Standing in this moment, with platforms that exercise outsized control over our information ecosystem going nowhere, we need to weigh our choices and define what we’re actually fighting for. The right is fighting to take control of these platforms, while liberals and some on the left are fighting to expand vectors of platform control, without thinking hard enough about who will wield this power and who is likely to get hurt. We can’t treat these factors as “outside the scope of this paper.” We need to map and sit with the implications of this conjuncture — a complex endeavor I barely begin here. My hope in offering this analysis is to open up a larger conversation among those invested in dismantling the dangerous centralized power of the tech industry, and to do the work of mapping and thinking together. 
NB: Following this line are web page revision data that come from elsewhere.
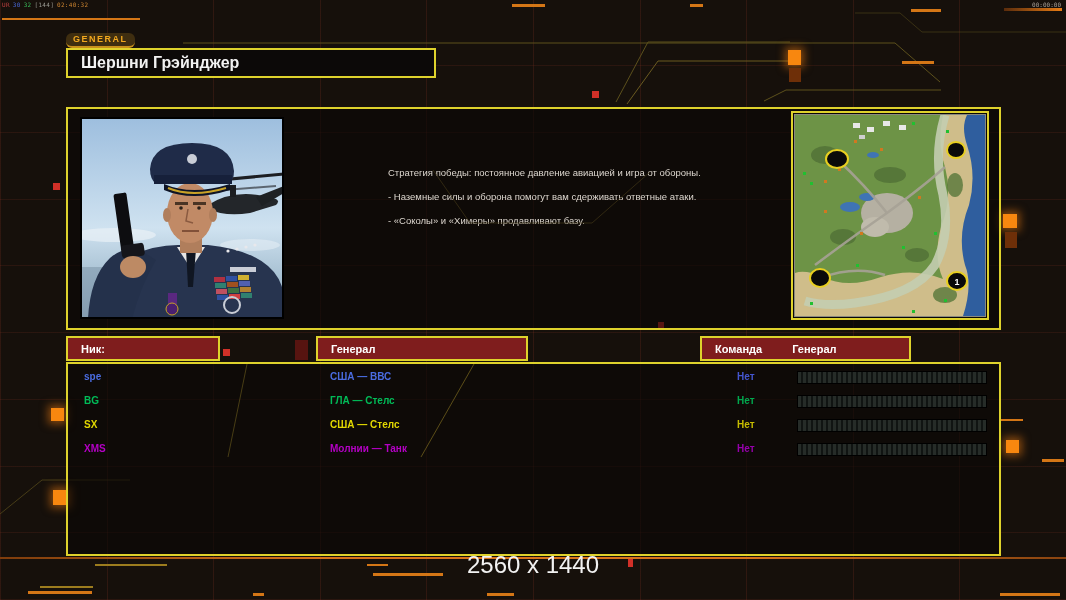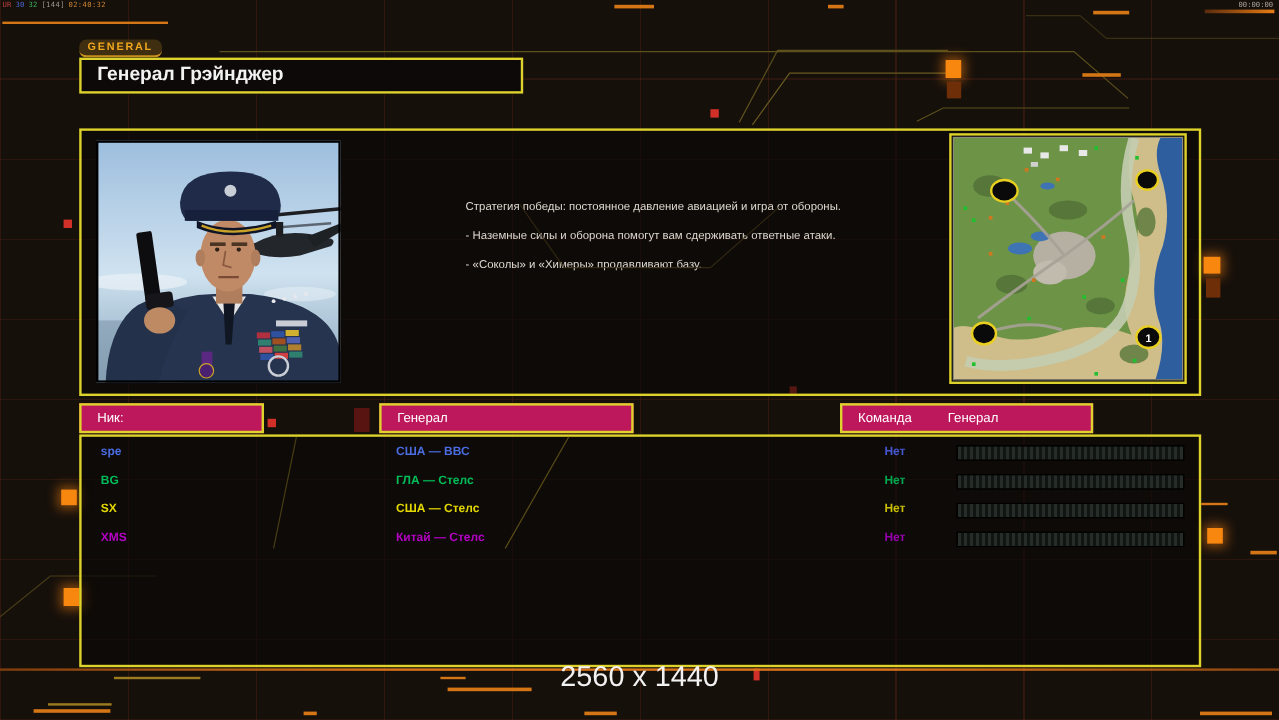--- a/index.html
+++ b/index.html
@@ -35,21 +35,21 @@
 
   .main-panel{left:66px;top:107px;width:935px;height:223px;}
   .portrait{position:absolute;left:12px;top:8px;width:204px;height:202px;background:#000;}
   .briefing{position:absolute;left:320px;top:58px;width:328px;color:#ded8d0;
     font-size:9.5px;line-height:12px;}
   .briefing p{margin:0 0 12px;}
   .minimap{position:absolute;left:723px;top:2px;border:2px solid #ded22c;background:#0a0806;padding:1px;}
   .minimap .inner{border:1px solid #8a8a7e;line-height:0;}
 
   .hdr{position:absolute;top:336px;height:25px;box-sizing:border-box;border:2px solid #ded22c;
-    background:#be185d;color:#fff;font-weight:normal;font-size:11px;display:flex;
+    background:#7f1d1d;color:#fff;font-weight:bold;font-size:11px;display:flex;
     align-items:center;padding-left:13px;z-index:3;}
   .hdr-nick{left:66px;width:154px;}
   .hdr-general{left:316px;width:212px;}
   .hdr-team{left:700px;width:211px;}
   .hdr-progress-label{margin-left:30px;}
 
   .table-panel{left:66px;top:362px;width:935px;height:194px;}
   .prow{position:absolute;left:0;right:0;height:24px;font-size:10px;font-weight:bold;}
   .prow:nth-child(1){top:4px;} .prow:nth-child(2){top:28px;}
   .prow:nth-child(3){top:52px;} .prow:nth-child(4){top:76px;}
@@ -87,21 +87,21 @@
       <span style="color: rgb(56, 184, 88);">32</span>
       <span style="color: rgb(152, 152, 144);">[144]</span>
       <span style="color: rgb(204, 132, 48);">02:40:32</span>
     </div>
   <div class="clock">00:00:00</div>
   <div class="clock-bar"></div>
 
   <div class="general-tag">GENERAL</div>
 
   <div class="panelbox title-box">
-    <span>Генерал Грэйнджер</span>
+    <span>Шершни Грэйнджер</span>
   </div>
 
   <div class="panelbox main-panel">
 
     <div class="portrait">
       <svg viewBox="0 0 204 202" width="204" height="202">
         <defs>
           <linearGradient id="sky" x1="0" y1="0" x2="0" y2="1">
             <stop offset="0" stop-color="#9dbede"></stop>
               <stop offset="0.55" stop-color="#cfe2f0"></stop>
@@ -272,21 +272,21 @@
     <div class="prow">
       <span class="nick" style="color: rgb(226, 216, 0);">SX</span>
       <span class="gen" style="color: rgb(226, 216, 0);">США — Стелс</span>
       <span class="team" style="color: rgb(198, 188, 0);">Нет</span>
       <div class="pbar">
           <div class="pfill" style="width: 0%;"></div>
         </div>
     </div>
     <div class="prow">
       <span class="nick" style="color: rgb(180, 0, 196);">XMS</span>
-      <span class="gen" style="color: rgb(180, 0, 196);">Китай — Стелс</span>
+      <span class="gen" style="color: rgb(180, 0, 196);">Молнии — Танк</span>
       <span class="team" style="color: rgb(150, 0, 172);">Нет</span>
       <div class="pbar">
           <div class="pfill" style="width: 0%;"></div>
         </div>
     </div>
   </div>
 
   <svg class="fg-traces" width="1066" height="600">
     <g fill="none" stroke-width="1">
       <polyline points="247,364 228,457" stroke="#564a18" opacity=".8"></polyline>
For now, I believe that taking all of this seriously means rejecting any move that would further concentrate global surveillance and propaganda power within the borders (and often hands) of a single government — the United States. It is always dangerous to treat nation-states like home teams, without acknowledging that these forms are always, in every case, containers whose function is to hold and codify power over subjects, and that those wielding power from within these structures can do so benevolently, or with unspeakable brutality. 

When it comes to the implications of this analysis for the TikTok bill, I think it is vastly preferable to exploit and expand the cracks and corner rooms where dissent is still possible instead of leaning on a state to codify and enforce rules that — only in some counterfactual — would be applied to make platforms more private, democratic, or friendly to dissent. This is where we need to recognize that the agonism of big-power geopolitical platform rivalry could produce some collateral good, creating opportunities for dissent in the spaces shaped by competing interests. Or, to oversimplify for the sake of explanation, one platform may suppress pro-Palestinian speech, and another may suppress documentation of Uyghur genocide, but together they could provide access to both. In my view, this is vastly preferable to shuttling the entire world’s information ecosystem and digital surveillance hubs under the sole jurisdiction of the United States — a country that is far closer to the precipice of authoritarianism than many of my legal and policy colleagues acknowledge in their daily work.